After a careful review of the entire record we are of the opinion that the best interests of the child here involved would be best served by awarding custody to the mother. This is in accordance with the statutory pronouncement as set forth in Section 30-3-10, U.C.A. 1953, that the mother is best suited to have the care of young children. And it is in keeping with the prior pronouncements of this court.
In any case of separation of husband and wife having minor children, or whenever a marriage is declared void or dissolved the court shall make such order for the future care and custody of the minor children as it may deem just and proper. In determining custody, the court shall consider the best interests of the child and the past conduct and demonstrated moral standards of each of the parties and the natural presumption that the mother is best suited to care for young children. The court may inquire of the children and take into consideration the children's desires regarding the future custody; however, such expressed desires shall not be controlling and the court may, nevertheless, determine the children's custody otherwise.
Dearden v. Dearden, 15 Utah 2d 105, 388 P.2d 230; Baker v. Baker, 25 Utah 2d 337, 481 P.2d 672.
The decree of the court below is modified so as to award the custody of the child of the parties to the defendant with the right of the plaintiff to visit the child and have the child visit with him at reasonable times. The matter of contribution to the child's support by the plaintiff is left open for such further determination as the district court may deem appropriate under the circumstances. No costs awarded.
CALLISTER, C. J., and ELLETT, and CROCKETT, JJ., concur.
I concur in everything in the main opinion save reversal of the custody award, which I think should be sustained.

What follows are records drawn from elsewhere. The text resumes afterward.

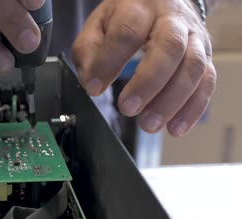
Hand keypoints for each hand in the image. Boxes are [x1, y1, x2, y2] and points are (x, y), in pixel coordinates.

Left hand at [72, 0, 216, 136]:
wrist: (167, 0)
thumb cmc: (127, 17)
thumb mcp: (99, 24)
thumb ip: (88, 51)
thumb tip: (91, 83)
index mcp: (139, 6)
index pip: (126, 32)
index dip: (109, 62)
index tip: (94, 88)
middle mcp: (171, 19)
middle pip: (169, 47)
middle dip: (148, 82)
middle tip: (128, 108)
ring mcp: (193, 37)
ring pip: (193, 67)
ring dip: (172, 101)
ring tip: (149, 124)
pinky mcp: (206, 56)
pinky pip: (207, 82)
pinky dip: (192, 108)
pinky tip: (175, 128)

The main opinion departs from the "infallibility" rule that the arbiter of the facts, seeing the demeanor and testimony of the parties and what not, should be honored by paying homage to his Solomonic conclusion. It also recites facts more favorable to Nicole, who lost, which the book says we should not do.
It appears that this is one of that myriad of cases where the parties, not caring any more about each other, put a child, as a pawn on the chessboard of life, to suffer the inevitability of certain disadvantage in life, by the King or Queen, — where, in domestic encounters, both usually are checkmated in violation of the rules.
The evidence in this case being a bit more in consonance with a conclusion that a child might better be served by an irresponsible person rather than by an irresponsible sex problem, I think the trial court did not err by letting the father take a try at helping the unfortunate child, — rather than have it grow up, perhaps, in a room adjacent to a mother sleeping not with the child, but with an illicit lover, who probably would not be terribly interested in saving such child from want or lack of attention, or some kind of elementary immorality. I say this, knowing that people are so negative in their thinking and their passions, as to use a small child to punish one to whom he or she has said "I do, until death do we part." I am constrained to believe that in this case the love for a child is being employed as a faint disguise to conceal the real fact: to vent a spleen and in furtherance thereof, to inflict a rather severe and unusual punishment on one party to an erstwhile happy marriage, by a deliberate effort to remove the child from the jurisdiction and any opportunity to visit by taking this child to a place beyond the father's reach. I am convinced that spite permeates this case and that the main opinion does not tend to ameliorate it, but unwittingly tends to and does promote it.